*About this task:* Every entry must be output exactly as it was written.

*** Opening Data for this exercise ***

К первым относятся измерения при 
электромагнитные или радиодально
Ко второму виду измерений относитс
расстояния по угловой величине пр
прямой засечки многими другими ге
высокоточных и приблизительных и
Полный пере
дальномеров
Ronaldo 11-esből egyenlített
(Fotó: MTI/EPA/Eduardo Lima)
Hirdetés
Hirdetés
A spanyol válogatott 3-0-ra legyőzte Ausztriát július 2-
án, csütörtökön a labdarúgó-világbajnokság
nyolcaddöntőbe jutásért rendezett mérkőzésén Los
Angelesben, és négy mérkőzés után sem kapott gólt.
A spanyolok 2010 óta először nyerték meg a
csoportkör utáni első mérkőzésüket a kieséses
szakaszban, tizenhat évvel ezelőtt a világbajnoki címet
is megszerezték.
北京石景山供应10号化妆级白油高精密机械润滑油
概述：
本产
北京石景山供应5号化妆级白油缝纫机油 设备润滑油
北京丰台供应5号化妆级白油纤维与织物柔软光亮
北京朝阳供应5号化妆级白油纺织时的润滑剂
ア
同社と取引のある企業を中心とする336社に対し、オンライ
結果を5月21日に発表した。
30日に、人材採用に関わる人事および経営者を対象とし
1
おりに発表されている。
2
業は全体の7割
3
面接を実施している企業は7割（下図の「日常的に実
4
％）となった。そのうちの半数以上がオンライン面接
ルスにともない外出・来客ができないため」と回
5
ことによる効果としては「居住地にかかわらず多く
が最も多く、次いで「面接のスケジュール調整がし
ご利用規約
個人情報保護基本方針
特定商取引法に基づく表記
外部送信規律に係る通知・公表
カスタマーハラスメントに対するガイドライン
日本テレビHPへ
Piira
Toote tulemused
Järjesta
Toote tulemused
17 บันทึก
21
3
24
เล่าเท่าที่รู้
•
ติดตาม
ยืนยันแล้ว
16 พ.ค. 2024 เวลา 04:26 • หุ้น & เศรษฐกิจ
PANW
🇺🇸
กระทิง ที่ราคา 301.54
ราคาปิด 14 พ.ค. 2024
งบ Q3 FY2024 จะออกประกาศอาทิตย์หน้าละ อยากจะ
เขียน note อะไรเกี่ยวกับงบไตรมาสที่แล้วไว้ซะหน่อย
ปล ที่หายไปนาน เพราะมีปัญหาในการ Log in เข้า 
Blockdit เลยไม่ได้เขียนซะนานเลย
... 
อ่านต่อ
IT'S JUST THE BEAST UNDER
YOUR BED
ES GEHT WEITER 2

*** Closing Data for this exercise ***

*Answer to the exercise:*
К первым относятся измерения при 
электромагнитные или радиодально
Ко второму виду измерений относитс
расстояния по угловой величине пр
прямой засечки многими другими ге
высокоточных и приблизительных и
Полный пере
дальномеров
Ronaldo 11-esből egyenlített
(Fotó: MTI/EPA/Eduardo Lima)
Hirdetés
Hirdetés
A spanyol válogatott 3-0-ra legyőzte Ausztriát július 2-
án, csütörtökön a labdarúgó-világbajnokság
nyolcaddöntőbe jutásért rendezett mérkőzésén Los
Angelesben, és négy mérkőzés után sem kapott gólt.
A spanyolok 2010 óta először nyerték meg a
csoportkör utáni első mérkőzésüket a kieséses
szakaszban, tizenhat évvel ezelőtt a világbajnoki címet
is megszerezték.
北京石景山供应10号化妆级白油高精密机械润滑油
概述：
本产
北京石景山供应5号化妆级白油缝纫机油 设备润滑油
北京丰台供应5号化妆级白油纤维与织物柔软光亮
北京朝阳供应5号化妆级白油纺织时的润滑剂
ア
同社と取引のある企業を中心とする336社に対し、オンライ
結果を5月21日に発表した。
30日に、人材採用に関わる人事および経営者を対象とし
1
おりに発表されている。
2
業は全体の7割
3
面接を実施している企業は7割（下図の「日常的に実
4
％）となった。そのうちの半数以上がオンライン面接
ルスにともない外出・来客ができないため」と回
5
ことによる効果としては「居住地にかかわらず多く
が最も多く、次いで「面接のスケジュール調整がし
ご利用規約
個人情報保護基本方針
特定商取引法に基づく表記
外部送信規律に係る通知・公表
カスタマーハラスメントに対するガイドライン
日本テレビHPへ
Piira
Toote tulemused
Järjesta
Toote tulemused
17 บันทึก
21
3
24
เล่าเท่าที่รู้
•
ติดตาม
ยืนยันแล้ว
16 พ.ค. 2024 เวลา 04:26 • หุ้น & เศรษฐกิจ
PANW
🇺🇸
กระทิง ที่ราคา 301.54
ราคาปิด 14 พ.ค. 2024
งบ Q3 FY2024 จะออกประกาศอาทิตย์หน้าละ อยากจะ
เขียน note อะไรเกี่ยวกับงบไตรมาสที่แล้วไว้ซะหน่อย
ปล ที่หายไปนาน เพราะมีปัญหาในการ Log in เข้า 
Blockdit เลยไม่ได้เขียนซะนานเลย
... 
อ่านต่อ
IT'S JUST THE BEAST UNDER
YOUR BED
ES GEHT WEITER 2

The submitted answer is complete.